At the beginning of the last century, Chicago’s West Loop was downwind from the infamous setting of Upton Sinclair’s The Jungle, a destination for product from the insidious meatpacking plants located there. While Sinclair’s fictionalized muckraking helped clean up the industry, it remained an industry neighborhood, the province of butchers and wholesalers, for most of the 20th century.

Recently, however, the district has changed. The West Loop is home to Randolph Street’s Restaurant Row; instead of packing meat, some of Chicago’s most famous chefs are working magic with it. On one block alone sit Google’s new Chicago headquarters, competing cocktail lounges, and the boutique Ace Hotel.

While the culinary neighborhood is layered on top of the industry Sinclair wrote about, one destination borrows instead from the city's writers, including Sinclair himself: the newly opened Publishing House Bed and Breakfast.

Through a bright blue door on May Street, guests enter into a building that has known many lives (and many deaths). A decade after Sinclair’s novel about the West Loop went to press, the Free Methodists opened their publishing house in this building. (After the religious paper closed shop, it became headquarters for a casket company.)

The bed and breakfast is on the second and third floors of the building. The latter of which serves as the common area. There, guests enjoy toothsome breakfasts at the long communal table; skim magazines available from a towering rack; recline in the leather chairs and couches that surround the columnar fireplace in the center of the space; chat with the chef pulling fresh-baked pastries from the oven; puzzle over the puzzle on the grand piano; and, of course, peruse the novels scattered about the hotel.

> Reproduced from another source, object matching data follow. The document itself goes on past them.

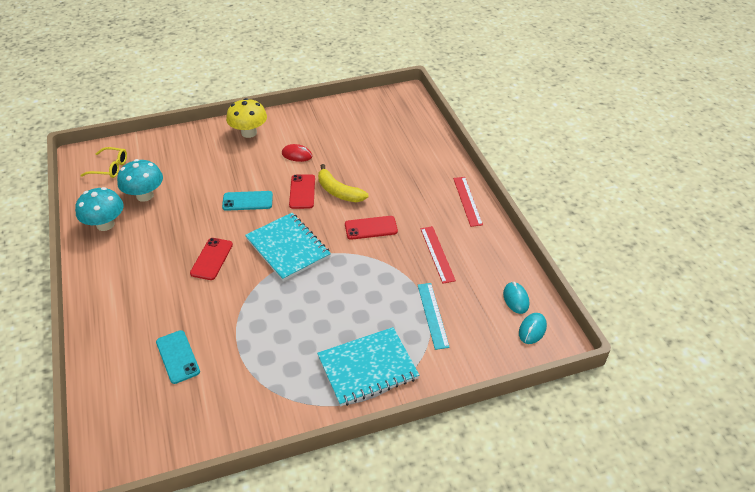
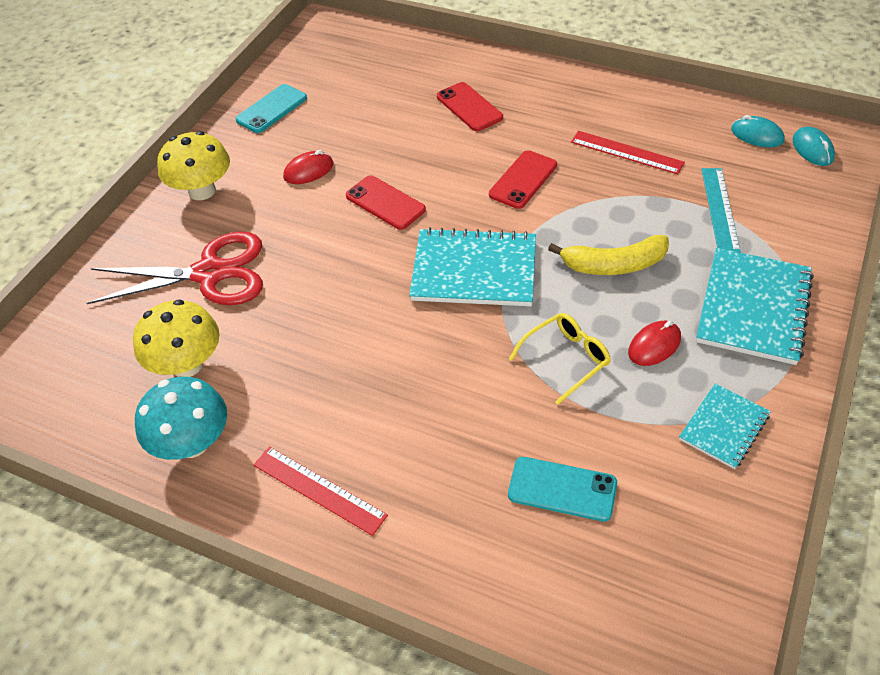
camera: 45 degrees left, 5 degrees up
(110, 168) = (69, 375): yellow glasses -> yellow glasses (567, 359)
(145, 195) = (187, 364): turquoise mushroom -> yellow mushroom
(202, 168) = (210, 273): none -> red scissors
(211, 259) = (409, 356): red phone -> red phone (469, 107)
(247, 201) = (338, 262): turquoise phone -> turquoise phone (271, 109)
(269, 398) = (724, 427): none -> turquoise notebook
(301, 342) = (654, 345): none -> red mouse
(339, 191) = (425, 171): yellow banana -> yellow banana (613, 264)
(433, 315) = (720, 209): turquoise ruler -> turquoise ruler turned 60 degrees clockwise
(467, 201) = (567, 83): red ruler -> red ruler (319, 489)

Open and comfortable, the space is artistically diverse. Colorful rugs span wooden floors, an avian mural drips from one wall, and the windows present the West Loop’s endless projects, where bowing cranes and bulldozers atop rubble promise another version of the district the next time you visit.

What makes the Publishing House special are the rooms, most of which are located on the floor below. Beyond having all the modern luxuries—spacious bathrooms, plush bath products, comfortable beds—the rooms are wildly unique. Some have skulls adorning walls, another has a gallery of nudes, one uses old bank safes instead of end tables. But beyond these eccentric and artful touches that preserve the minimalist design, each room in the Publishing House pays tribute to a writer who had celebrated Chicago in their literature. (Rooms are either named for the author, a title, or a character in their book about Chicago.)

In the Dybek room, for instance, guests can sit at the small writing desk and attempt to compose something as elegiac as Stuart Dybek’s I Sailed with Magellan, which sits upon a bookshelf in the room alongside his other works, like The Coast of Chicago. Or guests can retreat with his collection of stories to one of the pillowed reading corners/libraries outside the room. There’s even one beneath a staircase.
There are rooms named for the Pulitzer Prize-winner Saul Bellow and for Audrey Niffenegger, author of The Time Traveler’s Wife. Upton Sinclair is also honored at the bed and breakfast.

Had the Publishing House existed when Sinclair was penning The Jungle, and had he woke up to the French press coffee and toast with farm fresh eggs and ribbons of smoked salmon, his novel might have been slightly diminished. After all, who could have imagined a meatpacking district so ghastly with a bed and breakfast this pleasant.